**What the task requires:** Without omitting anything, return the records precisely as given.

**Data provided:**
........
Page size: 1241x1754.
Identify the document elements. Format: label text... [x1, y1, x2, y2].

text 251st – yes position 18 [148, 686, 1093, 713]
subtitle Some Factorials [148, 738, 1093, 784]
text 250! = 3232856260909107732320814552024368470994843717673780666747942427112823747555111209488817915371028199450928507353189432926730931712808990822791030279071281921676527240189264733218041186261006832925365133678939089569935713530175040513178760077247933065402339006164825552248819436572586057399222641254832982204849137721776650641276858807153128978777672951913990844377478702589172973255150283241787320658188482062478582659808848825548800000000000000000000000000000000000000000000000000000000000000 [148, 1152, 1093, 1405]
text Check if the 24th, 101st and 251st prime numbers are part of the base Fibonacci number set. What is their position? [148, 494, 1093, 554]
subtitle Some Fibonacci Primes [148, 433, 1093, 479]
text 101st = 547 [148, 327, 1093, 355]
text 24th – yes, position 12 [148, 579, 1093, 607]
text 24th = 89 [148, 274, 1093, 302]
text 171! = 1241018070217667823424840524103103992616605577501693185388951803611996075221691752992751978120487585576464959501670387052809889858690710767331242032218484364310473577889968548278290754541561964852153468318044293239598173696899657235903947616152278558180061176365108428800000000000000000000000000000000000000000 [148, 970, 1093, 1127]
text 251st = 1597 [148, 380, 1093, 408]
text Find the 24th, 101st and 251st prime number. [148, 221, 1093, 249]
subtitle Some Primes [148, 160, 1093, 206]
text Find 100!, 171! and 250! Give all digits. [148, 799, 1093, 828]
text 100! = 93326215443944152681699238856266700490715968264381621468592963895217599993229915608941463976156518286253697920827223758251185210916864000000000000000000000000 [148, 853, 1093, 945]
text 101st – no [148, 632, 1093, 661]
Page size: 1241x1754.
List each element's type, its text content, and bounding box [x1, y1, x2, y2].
........
**Result of the exercise:**
Page size: 1241x1754.
Identify the document elements. Format: label text... [x1, y1, x2, y2].

text 251st – yes position 18 [148, 686, 1093, 713]
subtitle Some Factorials [148, 738, 1093, 784]
text 250! = 3232856260909107732320814552024368470994843717673780666747942427112823747555111209488817915371028199450928507353189432926730931712808990822791030279071281921676527240189264733218041186261006832925365133678939089569935713530175040513178760077247933065402339006164825552248819436572586057399222641254832982204849137721776650641276858807153128978777672951913990844377478702589172973255150283241787320658188482062478582659808848825548800000000000000000000000000000000000000000000000000000000000000 [148, 1152, 1093, 1405]
text Check if the 24th, 101st and 251st prime numbers are part of the base Fibonacci number set. What is their position? [148, 494, 1093, 554]
subtitle Some Fibonacci Primes [148, 433, 1093, 479]
text 101st = 547 [148, 327, 1093, 355]
text 24th – yes, position 12 [148, 579, 1093, 607]
text 24th = 89 [148, 274, 1093, 302]
text 171! = 1241018070217667823424840524103103992616605577501693185388951803611996075221691752992751978120487585576464959501670387052809889858690710767331242032218484364310473577889968548278290754541561964852153468318044293239598173696899657235903947616152278558180061176365108428800000000000000000000000000000000000000000 [148, 970, 1093, 1127]
text 251st = 1597 [148, 380, 1093, 408]
text Find the 24th, 101st and 251st prime number. [148, 221, 1093, 249]
subtitle Some Primes [148, 160, 1093, 206]
text Find 100!, 171! and 250! Give all digits. [148, 799, 1093, 828]
text 100! = 93326215443944152681699238856266700490715968264381621468592963895217599993229915608941463976156518286253697920827223758251185210916864000000000000000000000000 [148, 853, 1093, 945]
text 101st – no [148, 632, 1093, 661]
Page size: 1241x1754.
List each element's type, its text content, and bounding box [x1, y1, x2, y2].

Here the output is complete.